COKIT provides the technical foundation for applications in which data is processed locally, allowing users to retain control and enabling communication without central authorities. The “data trail” remains minimal from the outset.

This also brings a welcome side effect. To understand it, you have to look under the hood. Instead of storing data in centralized server farms (often outside Europe), COKIT uses a local-first architecture. Every application built on COKIT stores its data directly on the user's device. Synchronization with others happens peer-to-peer and end-to-end encrypted. No central authority has access to the data traffic.

The aforementioned central authority? Data centers that consume massive amounts of energy. And here’s the side effect: peer-to-peer saves energy. A lot of energy. Imagine a smart city app that connects traffic data, sensor data, and citizen feedback. With COKIT, citizens could store and selectively share their data locally, administrations and third parties could collaborate without a central platform, AI models for traffic optimization could run locally on edge devices—bypassing latency issues—and the whole thing would be fully transparent and privacy-compliant.

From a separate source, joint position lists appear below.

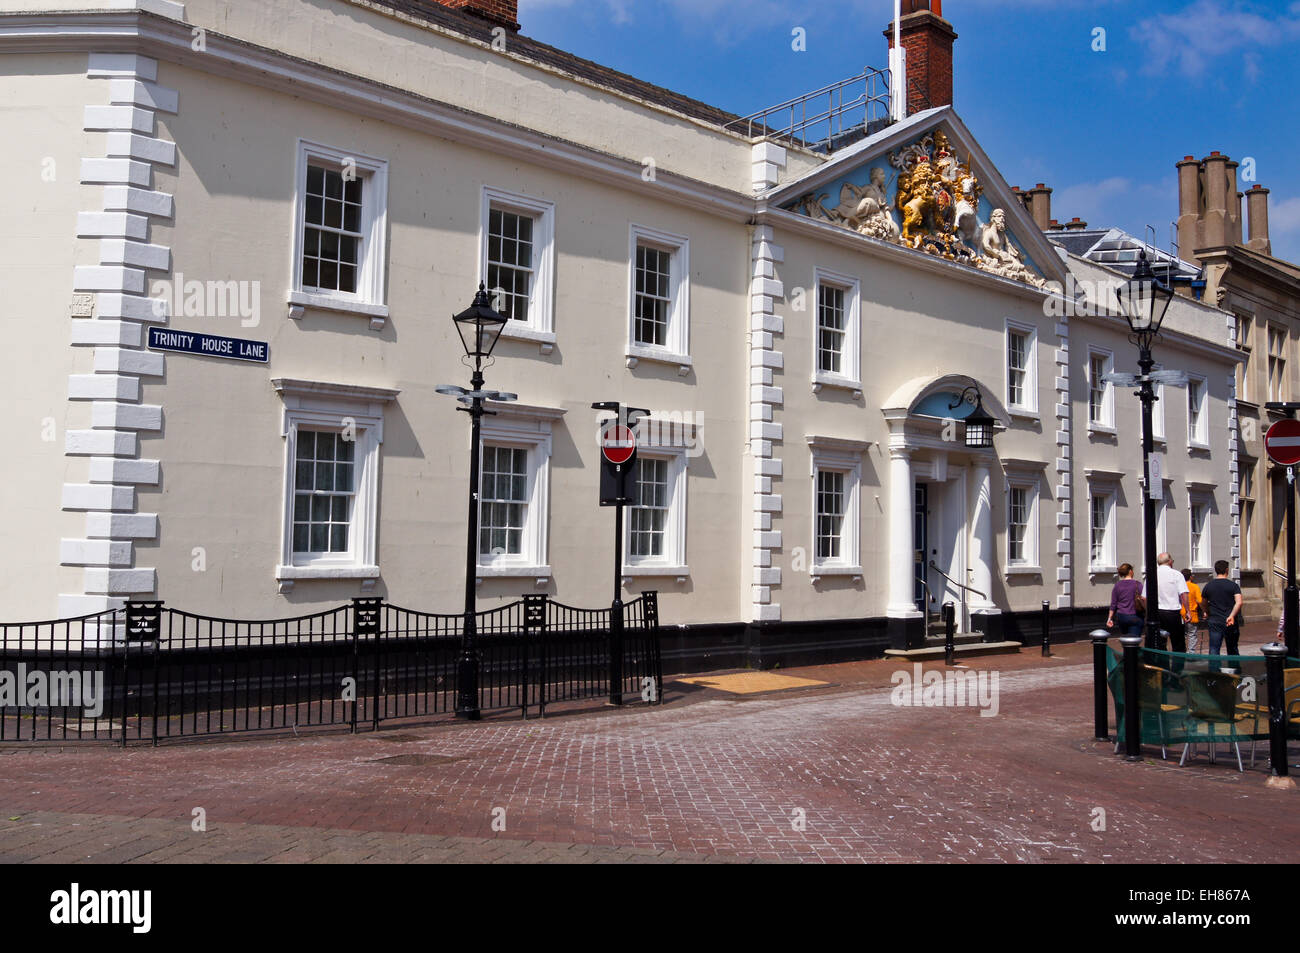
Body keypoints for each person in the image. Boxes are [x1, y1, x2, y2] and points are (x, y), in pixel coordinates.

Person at [1200, 560, 1243, 672]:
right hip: (1230, 621)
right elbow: (1239, 602)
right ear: (1227, 570)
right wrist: (1232, 615)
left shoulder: (1208, 586)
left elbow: (1203, 602)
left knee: (1214, 649)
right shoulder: (1233, 586)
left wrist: (1206, 612)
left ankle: (1214, 674)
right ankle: (1236, 673)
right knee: (1232, 648)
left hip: (1215, 620)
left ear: (1216, 570)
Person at [1148, 552, 1189, 655]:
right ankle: (1177, 669)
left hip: (1157, 613)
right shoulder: (1176, 574)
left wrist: (1149, 611)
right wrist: (1188, 611)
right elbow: (1183, 594)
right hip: (1173, 613)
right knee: (1178, 644)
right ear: (1170, 561)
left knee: (1160, 644)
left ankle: (1162, 668)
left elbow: (1144, 597)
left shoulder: (1152, 574)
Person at [1106, 563, 1144, 636]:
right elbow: (1144, 598)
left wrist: (1109, 618)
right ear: (1130, 571)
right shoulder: (1138, 584)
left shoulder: (1117, 585)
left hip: (1122, 617)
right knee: (1134, 641)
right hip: (1135, 616)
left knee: (1126, 640)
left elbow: (1113, 604)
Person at [1181, 568, 1203, 653]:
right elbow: (1199, 600)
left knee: (1181, 634)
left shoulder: (1178, 586)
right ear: (1191, 577)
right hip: (1191, 613)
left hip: (1180, 613)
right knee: (1192, 634)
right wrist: (1204, 610)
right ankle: (1191, 652)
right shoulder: (1194, 586)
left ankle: (1181, 651)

The legal foundations for digital sovereignty “made in Europe” are in place. Industry is signaling its readiness to forge its own path. Now we need technologies that make this path viable. That’s where we builders come in. COKIT isn’t a workaround or a patch. It is the key to the key technologies called for in the open letter to the EU.

Copying the American model in Europe won’t be enough to achieve digital sovereignty. We need a radically decentralized approach that puts users at the center and forefront of key decisions. Digital sovereignty begins with political will, is supported by smart regulation – and ultimately requires technologies that enable trust, control, and collaboration.

Europe can and must digitally reinvent itself – the tools are here, and they’re not just coming from 1io.
The open letter to Brussels proves it. The time to act is now.